= Goal =
Turn all the rows below into a Markdown table with the columns "Line" and "Text," giving each line its number and skipping blank lines. Leave the pictures out of the table.
[START]
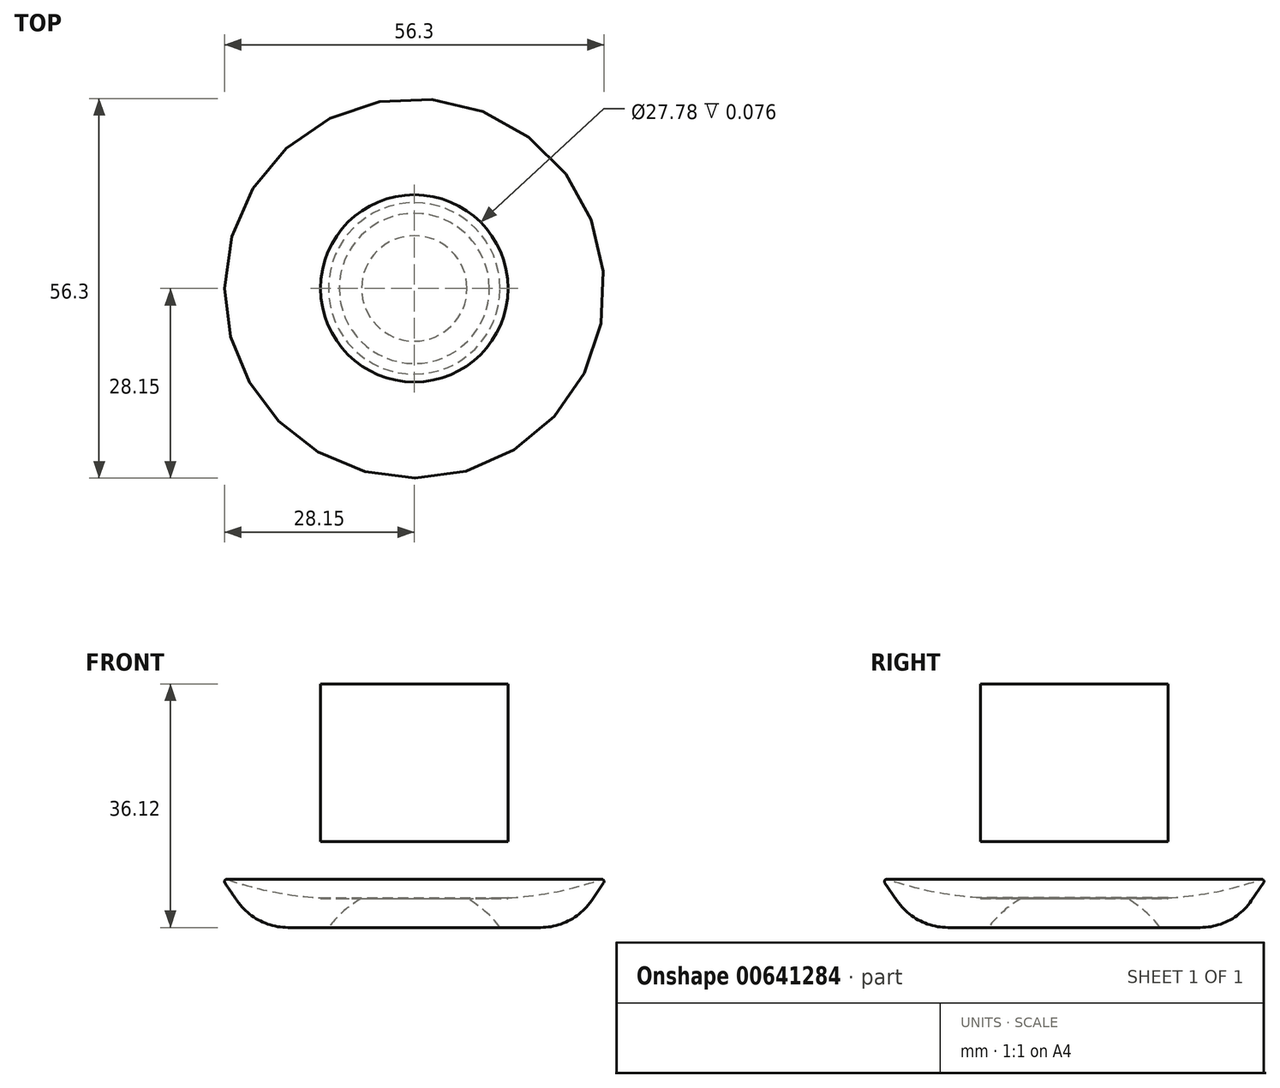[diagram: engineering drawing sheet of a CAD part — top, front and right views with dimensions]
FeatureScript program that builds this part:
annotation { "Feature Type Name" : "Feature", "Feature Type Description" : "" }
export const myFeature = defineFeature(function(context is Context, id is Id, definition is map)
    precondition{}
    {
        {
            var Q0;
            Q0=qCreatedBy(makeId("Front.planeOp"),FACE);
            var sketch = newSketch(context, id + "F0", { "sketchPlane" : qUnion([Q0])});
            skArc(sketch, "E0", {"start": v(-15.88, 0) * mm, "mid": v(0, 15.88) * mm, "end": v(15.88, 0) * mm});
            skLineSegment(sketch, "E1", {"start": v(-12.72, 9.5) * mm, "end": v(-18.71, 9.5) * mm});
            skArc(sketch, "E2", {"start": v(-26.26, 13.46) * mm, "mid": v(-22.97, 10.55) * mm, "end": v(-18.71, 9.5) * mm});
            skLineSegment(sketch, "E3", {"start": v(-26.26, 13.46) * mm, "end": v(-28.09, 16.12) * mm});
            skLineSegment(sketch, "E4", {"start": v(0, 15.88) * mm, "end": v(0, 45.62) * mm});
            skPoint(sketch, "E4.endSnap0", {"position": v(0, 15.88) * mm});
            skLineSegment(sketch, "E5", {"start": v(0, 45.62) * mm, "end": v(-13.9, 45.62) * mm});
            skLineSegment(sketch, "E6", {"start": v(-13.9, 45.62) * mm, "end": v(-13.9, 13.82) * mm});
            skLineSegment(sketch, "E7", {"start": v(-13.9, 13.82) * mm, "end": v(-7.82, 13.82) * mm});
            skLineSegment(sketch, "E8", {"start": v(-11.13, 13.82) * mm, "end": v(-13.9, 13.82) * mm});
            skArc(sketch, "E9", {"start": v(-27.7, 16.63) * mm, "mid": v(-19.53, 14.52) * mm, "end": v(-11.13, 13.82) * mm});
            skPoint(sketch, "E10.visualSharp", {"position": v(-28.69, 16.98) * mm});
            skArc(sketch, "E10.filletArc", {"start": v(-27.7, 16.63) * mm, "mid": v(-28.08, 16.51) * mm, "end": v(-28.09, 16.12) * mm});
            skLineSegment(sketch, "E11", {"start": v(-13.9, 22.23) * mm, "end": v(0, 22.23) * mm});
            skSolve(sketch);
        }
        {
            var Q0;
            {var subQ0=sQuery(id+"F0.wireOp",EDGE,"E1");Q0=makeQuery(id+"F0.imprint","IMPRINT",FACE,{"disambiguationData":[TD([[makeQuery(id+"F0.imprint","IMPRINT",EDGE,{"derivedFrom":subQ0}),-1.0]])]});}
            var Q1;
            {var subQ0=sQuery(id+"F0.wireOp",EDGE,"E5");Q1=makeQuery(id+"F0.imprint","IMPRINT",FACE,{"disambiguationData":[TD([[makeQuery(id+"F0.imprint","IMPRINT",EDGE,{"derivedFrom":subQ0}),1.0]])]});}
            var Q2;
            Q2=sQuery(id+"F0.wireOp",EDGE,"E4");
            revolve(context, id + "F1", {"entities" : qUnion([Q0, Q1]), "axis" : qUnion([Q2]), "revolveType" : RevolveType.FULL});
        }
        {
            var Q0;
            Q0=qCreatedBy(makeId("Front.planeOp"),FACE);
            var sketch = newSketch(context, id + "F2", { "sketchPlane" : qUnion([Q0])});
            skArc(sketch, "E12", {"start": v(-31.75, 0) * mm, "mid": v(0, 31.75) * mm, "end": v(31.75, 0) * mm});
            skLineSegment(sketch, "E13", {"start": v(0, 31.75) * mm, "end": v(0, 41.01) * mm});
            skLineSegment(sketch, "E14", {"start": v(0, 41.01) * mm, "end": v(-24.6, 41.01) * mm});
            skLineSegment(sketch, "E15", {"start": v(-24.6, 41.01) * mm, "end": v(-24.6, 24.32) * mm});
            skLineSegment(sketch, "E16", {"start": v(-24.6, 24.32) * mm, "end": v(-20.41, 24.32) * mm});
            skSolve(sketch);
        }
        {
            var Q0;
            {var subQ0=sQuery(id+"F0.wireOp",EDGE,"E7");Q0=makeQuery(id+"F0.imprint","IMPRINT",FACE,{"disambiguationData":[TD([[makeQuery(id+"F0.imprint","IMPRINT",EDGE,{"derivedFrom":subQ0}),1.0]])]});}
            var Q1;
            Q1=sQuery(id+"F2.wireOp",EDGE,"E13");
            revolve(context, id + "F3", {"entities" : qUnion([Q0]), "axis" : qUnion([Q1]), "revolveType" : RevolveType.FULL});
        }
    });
[END]
= Response for this exercise =
| Line | Text |
|---|---|
| 1 | [diagram: engineering drawing sheet of a CAD part — top, front and right views with dimensions] |
| 2 | FeatureScript program that builds this part: |
| 3 | annotation { "Feature Type Name" : "Feature", "Feature Type Description" : "" } |
| 4 | export const myFeature = defineFeature(function(context is Context, id is Id, definition is map) |
| 5 |     precondition{} |
| 6 |     { |
| 7 |         { |
| 8 |             var Q0; |
| 9 |             Q0=qCreatedBy(makeId("Front.planeOp"),FACE); |
| 10 |             var sketch = newSketch(context, id + "F0", { "sketchPlane" : qUnion([Q0])}); |
| 11 |             skArc(sketch, "E0", {"start": v(-15.88, 0) * mm, "mid": v(0, 15.88) * mm, "end": v(15.88, 0) * mm}); |
| 12 |             skLineSegment(sketch, "E1", {"start": v(-12.72, 9.5) * mm, "end": v(-18.71, 9.5) * mm}); |
| 13 |             skArc(sketch, "E2", {"start": v(-26.26, 13.46) * mm, "mid": v(-22.97, 10.55) * mm, "end": v(-18.71, 9.5) * mm}); |
| 14 |             skLineSegment(sketch, "E3", {"start": v(-26.26, 13.46) * mm, "end": v(-28.09, 16.12) * mm}); |
| 15 |             skLineSegment(sketch, "E4", {"start": v(0, 15.88) * mm, "end": v(0, 45.62) * mm}); |
| 16 |             skPoint(sketch, "E4.endSnap0", {"position": v(0, 15.88) * mm}); |
| 17 |             skLineSegment(sketch, "E5", {"start": v(0, 45.62) * mm, "end": v(-13.9, 45.62) * mm}); |
| 18 |             skLineSegment(sketch, "E6", {"start": v(-13.9, 45.62) * mm, "end": v(-13.9, 13.82) * mm}); |
| 19 |             skLineSegment(sketch, "E7", {"start": v(-13.9, 13.82) * mm, "end": v(-7.82, 13.82) * mm}); |
| 20 |             skLineSegment(sketch, "E8", {"start": v(-11.13, 13.82) * mm, "end": v(-13.9, 13.82) * mm}); |
| 21 |             skArc(sketch, "E9", {"start": v(-27.7, 16.63) * mm, "mid": v(-19.53, 14.52) * mm, "end": v(-11.13, 13.82) * mm}); |
| 22 |             skPoint(sketch, "E10.visualSharp", {"position": v(-28.69, 16.98) * mm}); |
| 23 |             skArc(sketch, "E10.filletArc", {"start": v(-27.7, 16.63) * mm, "mid": v(-28.08, 16.51) * mm, "end": v(-28.09, 16.12) * mm}); |
| 24 |             skLineSegment(sketch, "E11", {"start": v(-13.9, 22.23) * mm, "end": v(0, 22.23) * mm}); |
| 25 |             skSolve(sketch); |
| 26 |         } |
| 27 |         { |
| 28 |             var Q0; |
| 29 |             {var subQ0=sQuery(id+"F0.wireOp",EDGE,"E1");Q0=makeQuery(id+"F0.imprint","IMPRINT",FACE,{"disambiguationData":[TD([[makeQuery(id+"F0.imprint","IMPRINT",EDGE,{"derivedFrom":subQ0}),-1.0]])]});} |
| 30 |             var Q1; |
| 31 |             {var subQ0=sQuery(id+"F0.wireOp",EDGE,"E5");Q1=makeQuery(id+"F0.imprint","IMPRINT",FACE,{"disambiguationData":[TD([[makeQuery(id+"F0.imprint","IMPRINT",EDGE,{"derivedFrom":subQ0}),1.0]])]});} |
| 32 |             var Q2; |
| 33 |             Q2=sQuery(id+"F0.wireOp",EDGE,"E4"); |
| 34 |             revolve(context, id + "F1", {"entities" : qUnion([Q0, Q1]), "axis" : qUnion([Q2]), "revolveType" : RevolveType.FULL}); |
| 35 |         } |
| 36 |         { |
| 37 |             var Q0; |
| 38 |             Q0=qCreatedBy(makeId("Front.planeOp"),FACE); |
| 39 |             var sketch = newSketch(context, id + "F2", { "sketchPlane" : qUnion([Q0])}); |
| 40 |             skArc(sketch, "E12", {"start": v(-31.75, 0) * mm, "mid": v(0, 31.75) * mm, "end": v(31.75, 0) * mm}); |
| 41 |             skLineSegment(sketch, "E13", {"start": v(0, 31.75) * mm, "end": v(0, 41.01) * mm}); |
| 42 |             skLineSegment(sketch, "E14", {"start": v(0, 41.01) * mm, "end": v(-24.6, 41.01) * mm}); |
| 43 |             skLineSegment(sketch, "E15", {"start": v(-24.6, 41.01) * mm, "end": v(-24.6, 24.32) * mm}); |
| 44 |             skLineSegment(sketch, "E16", {"start": v(-24.6, 24.32) * mm, "end": v(-20.41, 24.32) * mm}); |
| 45 |             skSolve(sketch); |
| 46 |         } |
| 47 |         { |
| 48 |             var Q0; |
| 49 |             {var subQ0=sQuery(id+"F0.wireOp",EDGE,"E7");Q0=makeQuery(id+"F0.imprint","IMPRINT",FACE,{"disambiguationData":[TD([[makeQuery(id+"F0.imprint","IMPRINT",EDGE,{"derivedFrom":subQ0}),1.0]])]});} |
| 50 |             var Q1; |
| 51 |             Q1=sQuery(id+"F2.wireOp",EDGE,"E13"); |
| 52 |             revolve(context, id + "F3", {"entities" : qUnion([Q0]), "axis" : qUnion([Q1]), "revolveType" : RevolveType.FULL}); |
| 53 |         } |
| 54 |     }); |